=== Dataset records ===
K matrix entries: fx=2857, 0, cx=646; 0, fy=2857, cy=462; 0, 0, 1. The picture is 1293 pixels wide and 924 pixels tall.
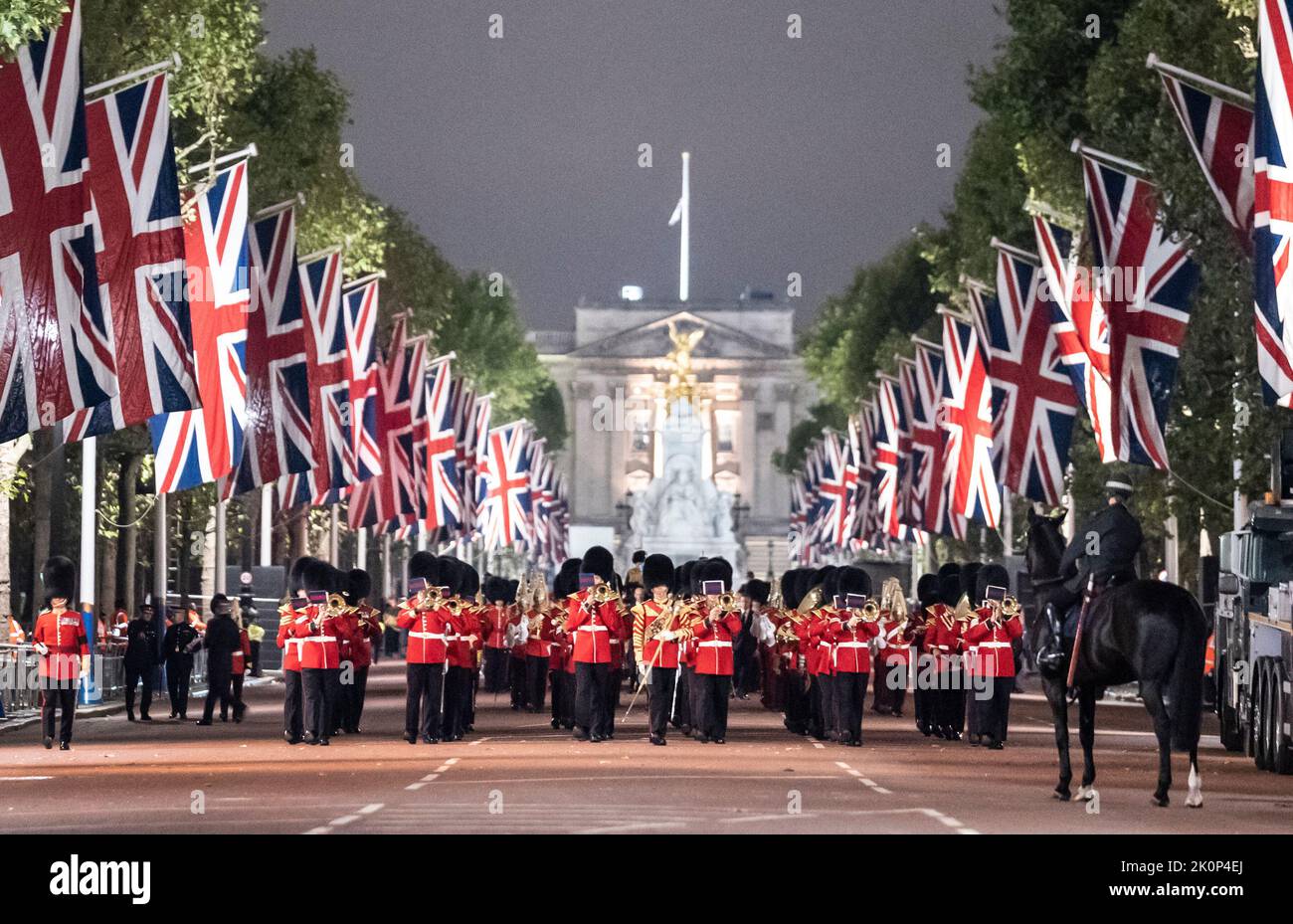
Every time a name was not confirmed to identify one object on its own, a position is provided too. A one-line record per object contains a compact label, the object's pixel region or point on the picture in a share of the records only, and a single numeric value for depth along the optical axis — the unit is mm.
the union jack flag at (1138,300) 34406
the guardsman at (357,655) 34312
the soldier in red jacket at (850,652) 33344
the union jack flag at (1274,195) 26297
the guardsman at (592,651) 32906
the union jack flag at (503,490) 81750
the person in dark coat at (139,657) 38844
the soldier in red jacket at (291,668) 32469
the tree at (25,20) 29500
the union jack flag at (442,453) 61719
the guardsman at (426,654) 32438
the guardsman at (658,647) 32156
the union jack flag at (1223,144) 29219
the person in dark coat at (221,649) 37938
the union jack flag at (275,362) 39375
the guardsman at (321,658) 32062
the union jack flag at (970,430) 50125
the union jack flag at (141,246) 30594
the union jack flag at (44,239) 27391
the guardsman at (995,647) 33062
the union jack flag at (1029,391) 43344
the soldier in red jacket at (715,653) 32656
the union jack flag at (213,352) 36438
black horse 21344
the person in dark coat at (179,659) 39750
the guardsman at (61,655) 30453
===
## Problem to work on
Give back precisely the lines above that start at the line containing "the soldier in red jacket at (850,652) 33344" and end at the line containing "the guardsman at (426,654) 32438", inclusive. No other lines belong in the output.

## Response
the soldier in red jacket at (850,652) 33344
the union jack flag at (1274,195) 26297
the guardsman at (592,651) 32906
the union jack flag at (503,490) 81750
the person in dark coat at (139,657) 38844
the soldier in red jacket at (291,668) 32469
the tree at (25,20) 29500
the union jack flag at (442,453) 61719
the guardsman at (426,654) 32438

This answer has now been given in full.